Source records:
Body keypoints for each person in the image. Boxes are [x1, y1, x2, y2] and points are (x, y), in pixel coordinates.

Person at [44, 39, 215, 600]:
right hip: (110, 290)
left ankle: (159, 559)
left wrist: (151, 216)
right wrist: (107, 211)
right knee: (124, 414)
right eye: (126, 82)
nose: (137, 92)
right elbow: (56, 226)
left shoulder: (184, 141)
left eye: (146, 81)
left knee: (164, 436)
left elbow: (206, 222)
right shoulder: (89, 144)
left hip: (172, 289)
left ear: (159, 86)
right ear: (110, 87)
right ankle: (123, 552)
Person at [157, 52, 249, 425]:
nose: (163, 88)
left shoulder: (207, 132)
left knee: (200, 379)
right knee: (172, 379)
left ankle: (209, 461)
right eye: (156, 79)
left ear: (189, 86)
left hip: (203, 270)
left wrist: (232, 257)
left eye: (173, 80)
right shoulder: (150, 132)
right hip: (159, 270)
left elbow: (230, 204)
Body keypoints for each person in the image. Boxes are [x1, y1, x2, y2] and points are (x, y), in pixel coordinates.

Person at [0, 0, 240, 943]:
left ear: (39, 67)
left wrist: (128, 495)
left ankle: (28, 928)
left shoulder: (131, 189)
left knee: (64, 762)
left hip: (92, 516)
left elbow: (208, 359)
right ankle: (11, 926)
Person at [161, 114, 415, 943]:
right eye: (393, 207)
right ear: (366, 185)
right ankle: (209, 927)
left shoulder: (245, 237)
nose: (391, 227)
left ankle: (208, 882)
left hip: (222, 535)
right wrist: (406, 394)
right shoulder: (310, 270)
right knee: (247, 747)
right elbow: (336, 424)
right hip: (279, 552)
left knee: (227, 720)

PROMPT: Your answer must be an exact transcription of every record above.

EXERCISE RESPONSE:
Body keypoints for each person in the image. Boxes are [x1, y1, x2, y2] and points are (x, y), in pixel coordinates.

Person at [44, 39, 215, 600]:
right hip: (110, 290)
left ankle: (159, 559)
left wrist: (151, 216)
right wrist: (107, 211)
right knee: (124, 414)
right eye: (126, 82)
nose: (137, 92)
right elbow: (56, 226)
left shoulder: (184, 141)
left eye: (146, 81)
left knee: (164, 436)
left elbow: (206, 222)
right shoulder: (89, 144)
left hip: (172, 289)
left ear: (159, 86)
right ear: (110, 87)
right ankle: (123, 552)
Person at [157, 52, 249, 425]:
nose: (163, 88)
left shoulder: (207, 132)
left knee: (200, 379)
right knee: (172, 379)
left ankle: (209, 461)
right eye: (156, 79)
left ear: (189, 86)
left hip: (203, 270)
left wrist: (232, 257)
left eye: (173, 80)
right shoulder: (150, 132)
right hip: (159, 270)
left elbow: (230, 204)
Body keypoints for each person in the image. Boxes are [x1, y1, x2, y2] and points are (x, y), in pixel coordinates.

Person at [0, 0, 240, 943]:
left ear: (39, 67)
left wrist: (128, 495)
left ankle: (28, 928)
left shoulder: (131, 189)
left knee: (64, 762)
left hip: (92, 516)
left elbow: (208, 359)
right ankle: (11, 926)
Person at [161, 114, 415, 943]:
right eye: (393, 207)
right ear: (366, 185)
right ankle: (209, 927)
left shoulder: (245, 237)
nose: (391, 227)
left ankle: (208, 882)
left hip: (222, 535)
right wrist: (406, 394)
right shoulder: (310, 270)
right knee: (247, 747)
right elbow: (336, 424)
right hip: (279, 552)
left knee: (227, 720)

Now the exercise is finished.